Can I ask how you found the click at it’s unnormalised level that we can’t hear?
I found the click during an audition, they asked for 10 seconds of room noise and thats when I noticed the click. It wasn't isolated to the one recording, it was present in subsequent attempts. I definitely was hyper focusing to make sure my breathing wasn't being picked up or that my animals don't make noise in the background, I don't think I would have picked this click up if I were in the middle of editing a piece.

The main reason I was concerned is my recordings have been more clicky, specifically a kind of deeper click that doesn't sound like its coming from my mouth. Though I have been drinking a lot more coffee in the hours before recording which usually makes me more clicky so I'm guessing thats it, but when I first heard this click I was wondering if maybe it was what was causing the other click and the way I edit was bringing it out, but at this point I think the two issues are unrelated.

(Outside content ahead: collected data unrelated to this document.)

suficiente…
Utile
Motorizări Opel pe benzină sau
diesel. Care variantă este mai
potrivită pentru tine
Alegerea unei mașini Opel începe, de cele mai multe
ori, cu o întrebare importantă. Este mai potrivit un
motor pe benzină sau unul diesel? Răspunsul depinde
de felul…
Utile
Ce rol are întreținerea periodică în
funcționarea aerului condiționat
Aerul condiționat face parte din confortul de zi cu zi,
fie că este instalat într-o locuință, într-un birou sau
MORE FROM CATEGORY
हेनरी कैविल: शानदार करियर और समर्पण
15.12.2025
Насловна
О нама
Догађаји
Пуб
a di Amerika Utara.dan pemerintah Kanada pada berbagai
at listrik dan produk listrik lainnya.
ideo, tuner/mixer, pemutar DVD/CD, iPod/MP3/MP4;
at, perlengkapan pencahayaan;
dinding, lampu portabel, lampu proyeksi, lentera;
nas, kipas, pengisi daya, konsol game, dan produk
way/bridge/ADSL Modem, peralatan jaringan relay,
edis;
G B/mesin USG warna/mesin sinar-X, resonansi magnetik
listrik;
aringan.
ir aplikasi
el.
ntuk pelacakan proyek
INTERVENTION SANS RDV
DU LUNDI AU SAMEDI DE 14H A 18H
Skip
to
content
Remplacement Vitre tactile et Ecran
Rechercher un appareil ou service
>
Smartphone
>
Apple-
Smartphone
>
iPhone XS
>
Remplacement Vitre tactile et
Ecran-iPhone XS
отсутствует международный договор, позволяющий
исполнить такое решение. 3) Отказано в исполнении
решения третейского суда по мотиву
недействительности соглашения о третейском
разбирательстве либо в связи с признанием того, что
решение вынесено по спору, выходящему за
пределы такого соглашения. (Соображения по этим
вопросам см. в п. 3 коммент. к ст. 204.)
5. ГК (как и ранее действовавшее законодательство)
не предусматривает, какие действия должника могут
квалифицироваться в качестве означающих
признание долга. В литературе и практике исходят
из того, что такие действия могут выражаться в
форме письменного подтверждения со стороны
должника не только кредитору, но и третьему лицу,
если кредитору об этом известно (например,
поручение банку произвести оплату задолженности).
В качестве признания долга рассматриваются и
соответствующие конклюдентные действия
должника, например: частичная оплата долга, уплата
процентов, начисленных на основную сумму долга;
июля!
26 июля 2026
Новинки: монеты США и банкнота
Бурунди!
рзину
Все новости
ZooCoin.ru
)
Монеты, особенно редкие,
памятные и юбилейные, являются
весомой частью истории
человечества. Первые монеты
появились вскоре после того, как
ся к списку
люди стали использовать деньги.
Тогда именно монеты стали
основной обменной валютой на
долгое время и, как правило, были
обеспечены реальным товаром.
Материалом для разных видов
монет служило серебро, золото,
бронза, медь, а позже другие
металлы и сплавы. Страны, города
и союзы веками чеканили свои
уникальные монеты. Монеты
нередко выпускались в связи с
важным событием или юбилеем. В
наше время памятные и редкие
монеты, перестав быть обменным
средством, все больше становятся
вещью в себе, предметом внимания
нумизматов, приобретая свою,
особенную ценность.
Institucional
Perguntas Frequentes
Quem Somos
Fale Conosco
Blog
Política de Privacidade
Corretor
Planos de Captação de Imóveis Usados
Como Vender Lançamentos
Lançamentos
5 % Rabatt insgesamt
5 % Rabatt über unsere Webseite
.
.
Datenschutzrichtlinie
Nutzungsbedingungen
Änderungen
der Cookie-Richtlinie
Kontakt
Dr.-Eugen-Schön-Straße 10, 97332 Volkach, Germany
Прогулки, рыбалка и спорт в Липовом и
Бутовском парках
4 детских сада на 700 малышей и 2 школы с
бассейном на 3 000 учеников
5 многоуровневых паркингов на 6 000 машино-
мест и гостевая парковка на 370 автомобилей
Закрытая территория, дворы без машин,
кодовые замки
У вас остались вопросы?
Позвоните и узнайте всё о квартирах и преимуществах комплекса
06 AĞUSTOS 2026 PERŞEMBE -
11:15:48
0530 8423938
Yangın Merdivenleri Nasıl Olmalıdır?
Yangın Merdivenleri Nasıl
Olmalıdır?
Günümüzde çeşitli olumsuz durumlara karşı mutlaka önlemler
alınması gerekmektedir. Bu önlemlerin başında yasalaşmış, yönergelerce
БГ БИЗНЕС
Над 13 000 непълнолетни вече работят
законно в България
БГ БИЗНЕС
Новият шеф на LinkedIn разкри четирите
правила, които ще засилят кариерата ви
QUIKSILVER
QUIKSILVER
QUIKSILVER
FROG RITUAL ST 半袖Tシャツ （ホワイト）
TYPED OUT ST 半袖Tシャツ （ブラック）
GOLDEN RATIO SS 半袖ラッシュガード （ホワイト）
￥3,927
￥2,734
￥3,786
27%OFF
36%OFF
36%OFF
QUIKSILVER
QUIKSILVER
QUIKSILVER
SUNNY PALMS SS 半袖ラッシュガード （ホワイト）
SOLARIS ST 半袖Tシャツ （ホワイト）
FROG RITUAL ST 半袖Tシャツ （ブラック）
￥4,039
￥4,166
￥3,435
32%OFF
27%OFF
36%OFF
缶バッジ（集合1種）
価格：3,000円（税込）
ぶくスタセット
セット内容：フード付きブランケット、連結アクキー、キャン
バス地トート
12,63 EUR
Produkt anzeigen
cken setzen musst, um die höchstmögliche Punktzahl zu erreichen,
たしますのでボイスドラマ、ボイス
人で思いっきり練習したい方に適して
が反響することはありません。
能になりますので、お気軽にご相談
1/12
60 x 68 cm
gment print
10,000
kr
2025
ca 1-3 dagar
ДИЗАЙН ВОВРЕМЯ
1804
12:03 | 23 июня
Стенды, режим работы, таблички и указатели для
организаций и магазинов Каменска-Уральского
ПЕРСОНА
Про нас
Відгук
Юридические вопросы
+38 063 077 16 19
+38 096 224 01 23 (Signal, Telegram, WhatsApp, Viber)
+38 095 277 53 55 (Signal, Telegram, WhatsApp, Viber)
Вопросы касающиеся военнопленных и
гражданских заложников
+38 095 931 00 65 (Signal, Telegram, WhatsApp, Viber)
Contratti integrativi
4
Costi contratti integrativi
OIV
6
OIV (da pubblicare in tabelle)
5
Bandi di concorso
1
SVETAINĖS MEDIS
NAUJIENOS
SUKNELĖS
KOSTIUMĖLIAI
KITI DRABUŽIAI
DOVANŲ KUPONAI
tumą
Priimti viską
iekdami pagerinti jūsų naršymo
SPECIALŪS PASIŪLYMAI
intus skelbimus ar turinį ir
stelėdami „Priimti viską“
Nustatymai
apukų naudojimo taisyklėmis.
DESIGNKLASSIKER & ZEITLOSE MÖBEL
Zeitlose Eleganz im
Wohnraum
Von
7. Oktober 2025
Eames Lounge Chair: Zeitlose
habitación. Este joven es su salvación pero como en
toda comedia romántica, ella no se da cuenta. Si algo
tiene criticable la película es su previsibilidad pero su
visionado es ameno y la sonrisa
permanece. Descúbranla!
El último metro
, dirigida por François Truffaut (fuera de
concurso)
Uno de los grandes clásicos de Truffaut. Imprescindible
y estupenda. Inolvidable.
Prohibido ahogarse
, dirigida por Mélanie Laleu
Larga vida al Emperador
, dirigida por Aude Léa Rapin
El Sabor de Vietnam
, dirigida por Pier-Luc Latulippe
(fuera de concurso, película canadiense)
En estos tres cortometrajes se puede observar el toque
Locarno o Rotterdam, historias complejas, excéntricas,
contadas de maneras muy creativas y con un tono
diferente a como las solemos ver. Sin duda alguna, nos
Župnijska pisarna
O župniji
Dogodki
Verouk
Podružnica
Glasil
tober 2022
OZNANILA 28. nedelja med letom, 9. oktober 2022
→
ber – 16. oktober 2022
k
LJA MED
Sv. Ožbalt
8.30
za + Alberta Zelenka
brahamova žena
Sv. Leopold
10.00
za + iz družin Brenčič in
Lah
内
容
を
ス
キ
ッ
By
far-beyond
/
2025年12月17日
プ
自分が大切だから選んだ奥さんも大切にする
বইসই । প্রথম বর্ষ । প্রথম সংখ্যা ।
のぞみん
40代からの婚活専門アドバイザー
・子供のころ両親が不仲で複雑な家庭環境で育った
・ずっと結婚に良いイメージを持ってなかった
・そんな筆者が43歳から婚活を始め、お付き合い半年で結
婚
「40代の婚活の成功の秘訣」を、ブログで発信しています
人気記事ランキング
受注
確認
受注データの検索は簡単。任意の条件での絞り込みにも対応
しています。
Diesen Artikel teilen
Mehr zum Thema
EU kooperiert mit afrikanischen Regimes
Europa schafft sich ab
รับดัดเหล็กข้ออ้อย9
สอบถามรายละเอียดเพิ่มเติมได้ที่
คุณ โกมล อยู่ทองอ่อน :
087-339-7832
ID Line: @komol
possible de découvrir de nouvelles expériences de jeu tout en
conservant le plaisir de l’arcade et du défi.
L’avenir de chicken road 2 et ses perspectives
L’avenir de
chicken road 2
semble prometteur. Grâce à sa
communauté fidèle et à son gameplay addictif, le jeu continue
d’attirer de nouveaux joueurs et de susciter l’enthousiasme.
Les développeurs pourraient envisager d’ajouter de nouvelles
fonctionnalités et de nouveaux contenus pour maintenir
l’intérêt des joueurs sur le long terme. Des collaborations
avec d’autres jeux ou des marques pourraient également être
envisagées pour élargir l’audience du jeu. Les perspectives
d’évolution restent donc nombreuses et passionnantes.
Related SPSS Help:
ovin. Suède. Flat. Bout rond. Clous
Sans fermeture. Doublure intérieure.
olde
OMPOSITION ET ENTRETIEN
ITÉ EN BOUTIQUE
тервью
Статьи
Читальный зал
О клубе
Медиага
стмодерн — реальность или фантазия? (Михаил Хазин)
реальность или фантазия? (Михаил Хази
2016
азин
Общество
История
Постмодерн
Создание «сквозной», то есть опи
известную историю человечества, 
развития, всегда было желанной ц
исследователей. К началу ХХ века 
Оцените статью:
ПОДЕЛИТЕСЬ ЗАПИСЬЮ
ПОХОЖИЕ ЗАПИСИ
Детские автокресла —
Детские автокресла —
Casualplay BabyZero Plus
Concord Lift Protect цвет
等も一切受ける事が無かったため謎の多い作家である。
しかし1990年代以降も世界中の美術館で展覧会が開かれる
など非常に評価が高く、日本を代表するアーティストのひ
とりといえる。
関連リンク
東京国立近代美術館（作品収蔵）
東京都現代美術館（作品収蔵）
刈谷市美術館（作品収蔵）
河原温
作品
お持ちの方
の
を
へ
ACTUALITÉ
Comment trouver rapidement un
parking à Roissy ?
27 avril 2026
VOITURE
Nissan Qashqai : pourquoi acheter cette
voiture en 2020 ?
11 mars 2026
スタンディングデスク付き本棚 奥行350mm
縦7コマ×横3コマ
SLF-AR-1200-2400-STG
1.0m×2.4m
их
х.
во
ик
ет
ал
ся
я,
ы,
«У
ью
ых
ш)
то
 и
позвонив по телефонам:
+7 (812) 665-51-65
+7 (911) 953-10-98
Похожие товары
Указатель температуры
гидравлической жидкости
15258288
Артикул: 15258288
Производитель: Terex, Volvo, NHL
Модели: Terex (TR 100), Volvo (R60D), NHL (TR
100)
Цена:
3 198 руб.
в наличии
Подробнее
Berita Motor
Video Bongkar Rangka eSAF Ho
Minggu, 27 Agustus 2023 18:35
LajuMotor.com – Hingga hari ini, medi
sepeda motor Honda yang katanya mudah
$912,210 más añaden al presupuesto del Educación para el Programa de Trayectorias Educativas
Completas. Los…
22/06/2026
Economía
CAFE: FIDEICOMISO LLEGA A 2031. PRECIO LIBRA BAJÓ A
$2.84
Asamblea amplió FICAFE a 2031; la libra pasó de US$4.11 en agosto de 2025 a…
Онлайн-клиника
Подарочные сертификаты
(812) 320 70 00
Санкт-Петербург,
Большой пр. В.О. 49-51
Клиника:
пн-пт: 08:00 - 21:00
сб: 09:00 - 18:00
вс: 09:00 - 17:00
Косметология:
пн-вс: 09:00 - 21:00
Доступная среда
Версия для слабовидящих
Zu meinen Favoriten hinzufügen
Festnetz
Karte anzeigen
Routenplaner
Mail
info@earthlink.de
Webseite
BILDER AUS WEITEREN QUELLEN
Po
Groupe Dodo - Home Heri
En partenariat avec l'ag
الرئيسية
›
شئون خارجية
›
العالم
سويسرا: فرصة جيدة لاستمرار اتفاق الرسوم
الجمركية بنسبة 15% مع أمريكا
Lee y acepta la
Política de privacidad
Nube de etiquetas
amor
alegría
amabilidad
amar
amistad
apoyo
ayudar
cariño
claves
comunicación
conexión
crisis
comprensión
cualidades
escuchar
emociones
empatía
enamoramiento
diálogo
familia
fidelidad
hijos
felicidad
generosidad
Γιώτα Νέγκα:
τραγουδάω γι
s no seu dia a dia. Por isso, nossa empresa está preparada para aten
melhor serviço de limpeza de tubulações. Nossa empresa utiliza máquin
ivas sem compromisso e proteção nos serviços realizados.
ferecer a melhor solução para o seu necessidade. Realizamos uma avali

I'm not sure I understand what you're saying the last bit about time and money?
 
Well, I've found in the 40 years I have been recording that time and money in business really count. I'm the recipient of lots of recording made elsewhere. You press play and hear things you really shouldn't. Aircon in the UK is still a rarity. The usual sort we come across are the cassette type installed in suspended ceilings and they're often very noticeable in recordings - whirring and rumbling away, and quiet ones seem rare. I hear traffic noise and I hear fan noise from lots of kit people have in their recording spaces. I suspect that's why people ask you for room noise examples, to make sure you can do acceptable noise recordings which you can obviously do.

What I mean in my comments is that your examples for us to hear generated confused comments - usually we get a person mention noises and give us examples close to their noise floor - we amplify them and hear problems. Yours didn't generate problems, we tried again and we can see a small spike but even when amplified it's not intrusive.

Is it worth spending time, money and effort on something that cannot be heard, unless you actively chop it out, process it and reveal it. When your clients cannot hear it, why concern yourself with it?

I have two studios, one, my audio studio has all the noisy things in a separate room - and my computers have their monitors and keyboards and mice some way from the actual machine. My other studio is primarily for video and it's bigger but not treated for sound very well at all. I've recorded audio in it quite often on projects this year and the clients haven't noticed the noise floor change at all. In one, I can just hear the sound of the railway crossing out the back, but I had two options. Record the piece there and then, or get in the car and drive back the mile to my house and audio studio. I chose the simplest. Lazy maybe, but my time is precious.

When I work with some singers, they get really hung up on tiny, tiny features and totally ignore others. Often the ones they ignore are the ones that matter to the people who don't understand. I worked with one guy and he had a prosthetic leg. It constantly squeaked. So much that he never even noticed. It wrecked the recording and he simply could not hear it. Trying to convince him we needed to fix this was a battle!